Mx.nd.argmax slow on GPU with high reduction dimensions

When doing mx.nd.argmax over ndarrays with high reduction dimensions, speed drops considerably when you compare it to e.g. mx.nd.max.

This effect only occurs on the GPU and when high reductions dimensions are used (over 10k).
Is this expected behaviour? This is happening with the pip package mxnet-cu91, which currently uses mxnet 1.2.

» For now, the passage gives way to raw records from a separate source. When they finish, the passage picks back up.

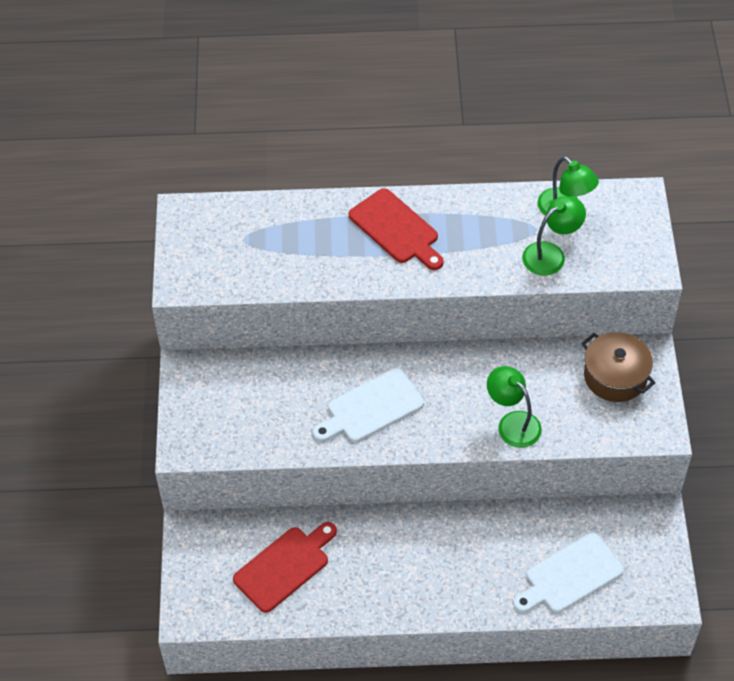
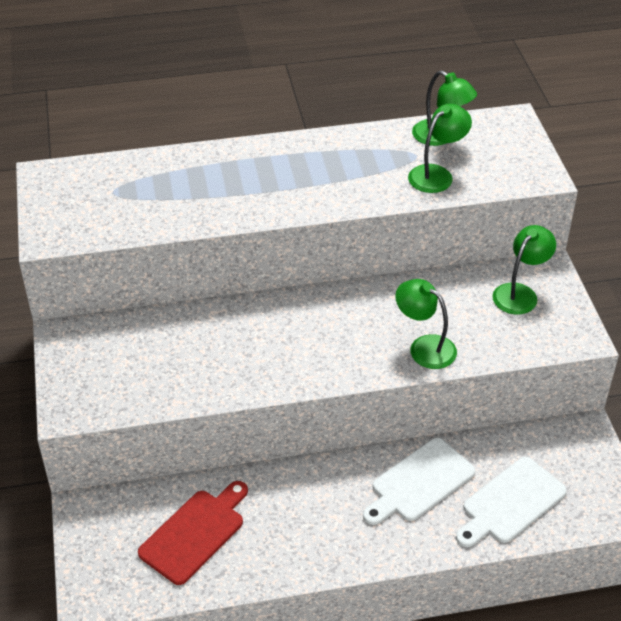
camera: 10 degrees left, 10 degrees down
(371, 408) = (270, 349): white cutting board -> white cutting board (419, 482)
(396, 229) = (273, 168): red cutting board -> none
(615, 376) = (520, 293): brown pot -> green lamp

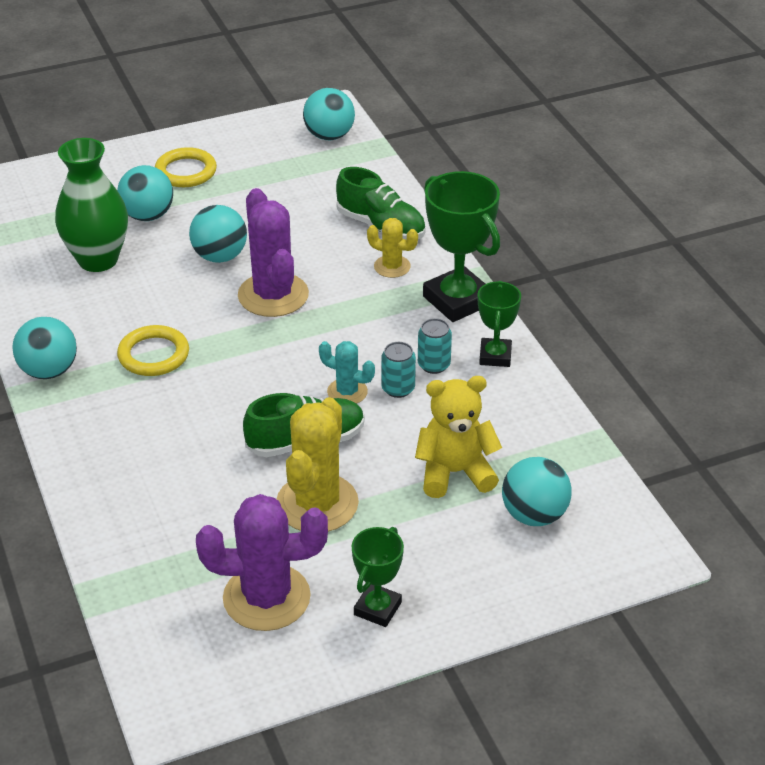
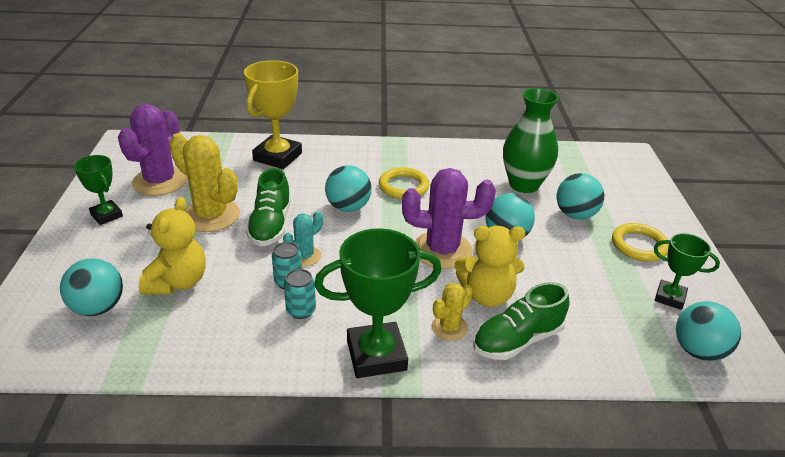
camera: 110 degrees right, 5 degrees down
(49, 371) = (412, 150): turquoise ball -> turquoise ball (348, 207)
(133, 499) = (277, 157): none -> yellow trophy
(330, 253) = (486, 295): none -> yellow teddy bear
(495, 356) = (284, 352): green trophy -> green trophy (670, 297)

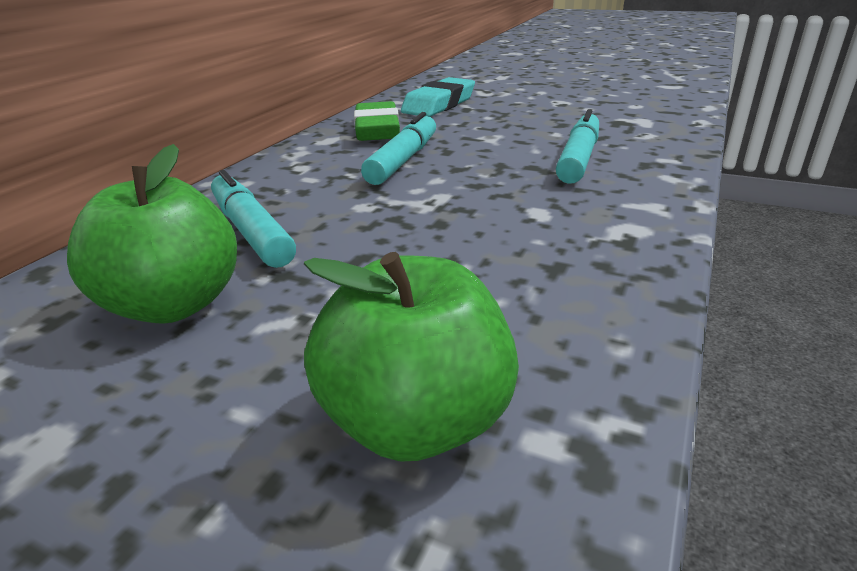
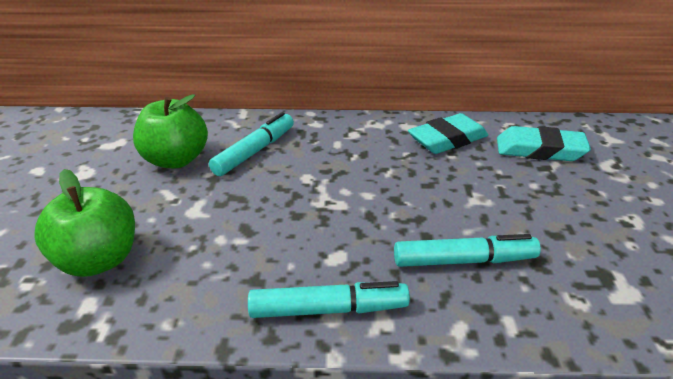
camera: 65 degrees right, 5 degrees up
(377, 129) = (447, 139): green eraser -> turquoise eraser
(404, 160) = (393, 170): turquoise marker -> turquoise marker (328, 309)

Here is a small python script that compares the performance of both operators over a range of reduction dimensions:

import time
import mxnet as mx 

def max(x, ctx):
    return mx.nd.max(x, axis=1)

def argmax(x, ctx):
    return mx.nd.argmax(x, axis=1)

def measure_time(func, iters, inputs, ctx):

    begin = time.time()
    for i in range(iters):
        result = func(inputs[i,:,:], ctx=ctx)
        result.wait_to_read()

    return time.time() - begin

ctx = mx.gpu()
batch_size = 32
iterations = 500
for reduction_dimension in [25, 50, 100, 1000, 10000, 100000]:
    print('reduction dimension: {}'.format(reduction_dimension))
    inputs = mx.nd.random_uniform(0, 100,
                                  shape=(iterations, batch_size, reduction_dimension),
                                  ctx=ctx)

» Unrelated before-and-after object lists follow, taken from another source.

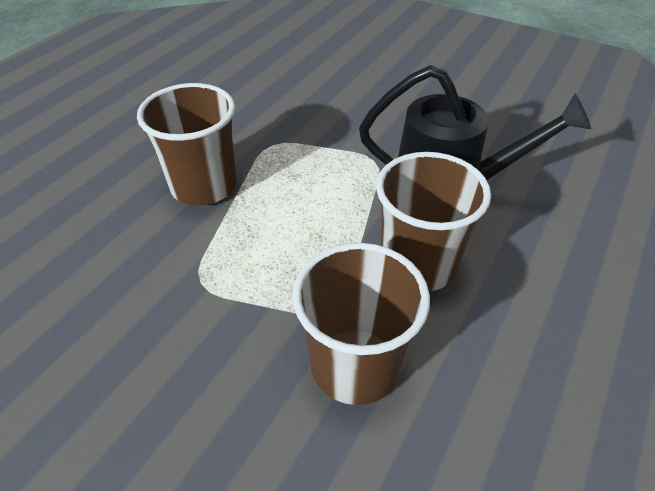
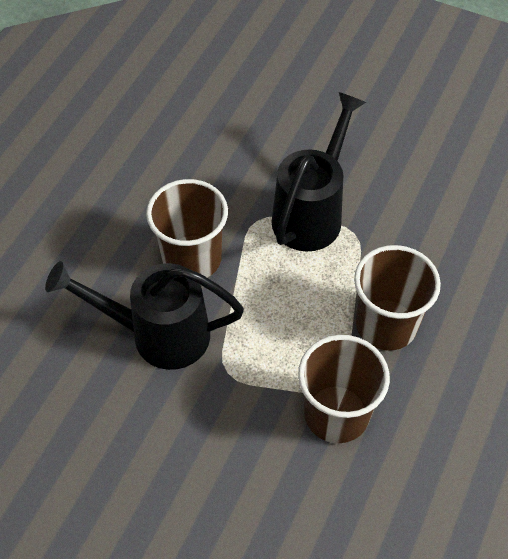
camera: 175 degrees right, 10 degrees up
(250, 312) = (311, 213): none -> black watering can
(355, 365) = (236, 186): brown cup -> brown cup (336, 414)

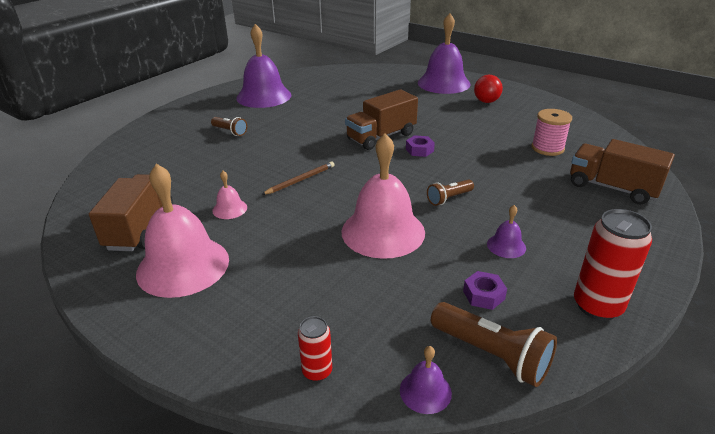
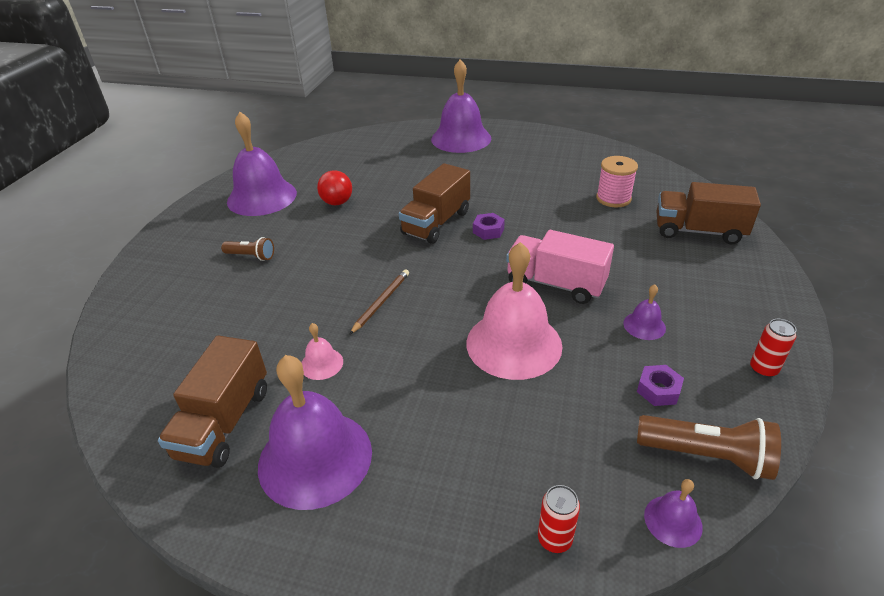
camera: 20 degrees left, 5 degrees up
(140, 228) = (224, 422): brown truck -> brown truck turned 150 degrees counterclockwise
(183, 266) = (315, 458): pink bell -> purple bell
(449, 198) = (555, 284): brown flashlight -> pink truck
(486, 101) = (519, 153): red ball -> red ball (337, 202)
(597, 306) = (763, 369): red can -> red can, size x0.55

    t = measure_time(max, iterations, inputs, ctx)
    print("max took {} seconds".format(t))

    t = measure_time(argmax, iterations, inputs, ctx)
    print("argmax took {} seconds".format(t))
    print('')

It does look weird. I have submitted a github issue, so someone could look into that - https://github.com/apache/incubator-mxnet/issues/11337

Thanks for looking into it and creating an issue.